Tag Archives: Robert Napier

The PS Clarences

A steamer called the Clarence served on the Shannon estuary in the 1830s. There are different accounts of when she left the Shannon. Here is an attempt at resolving the problem.

Clydebuilt

According to the Clydebuilt database of ships on www.clydesite.co.uk, a paddle steamer called the Clarence was built in 1827 and “launched on” by Robert Napier of Govan. A note to the entry says that this was presumably the same vessel as that listed for Denny.

The Denny entry says that a 70-ton wooden paddle steamer called the Clarence was “launched on” in 1827 by William Denny and A McLachlan of Dumbarton for R Napier. Its owners are listed as R Napier and, from 1829, “Inland Steam Nav Co, Limerick”; it is said to have run between Limerick and Clare Castle on the River Shannon between 1829 and 1840.

-------------------------

» Task details: Extend the piece on the Clarence paddle steamers of the Shannon, beginning right after its final sentence.

-------------------------

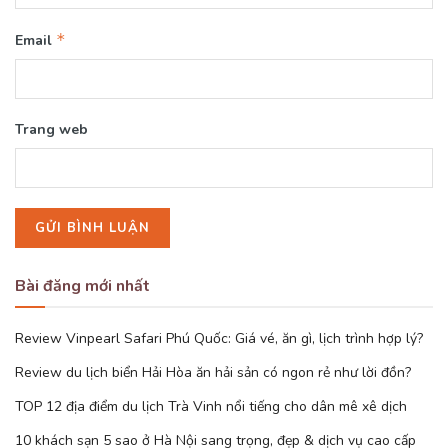
*
Email
Trang web
Bài đăng mới nhất
Review Vinpearl Safari Phú Quốc: Giá vé, ăn gì, lịch trình hợp lý?
Review du lịch biển Hải Hòa ăn hải sản có ngon rẻ như lời đồn?
TOP 12 địa điểm du lịch Trà Vinh nổi tiếng cho dân mê xê dịch
10 khách sạn 5 sao ở Hà Nội sang trọng, đẹp & dịch vụ cao cấp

-------------------------

» Exercise response:
Clydeships

The Clydeships database has one entry for Clarence, a wood paddle steamer launched in 1827 by Messrs Lang & Denny of Dumbarton. A passenger vessel, its tonnage is given as 60 nrt, 70 om, 60 nm. Its dimensions are given as

Length 92′ 0″
Breadth 16′ 3″
Depth 8′ 0″
Draft —

Its 45hp beam engine was supplied by Robert Napier & Sons and its first owner was Robert Napier of Glasgow; it served Glasgow, Greenock and Helensburgh. It is said to have been owned by the Carlisle Canal Company (The Carlisle and Annan Steam Navigation Company) from 1839 and used for passenger tendering and for towing between Annan Water-Foot and Port Carlisle. Its dimensions in 1839 are given as 96.9 x 15.1 x 8.0 ft. It went on fire in 1846 and, after repair, was used on the Eastham Ferry service on the Mersey. The Clydeships site does not mention any service in Ireland.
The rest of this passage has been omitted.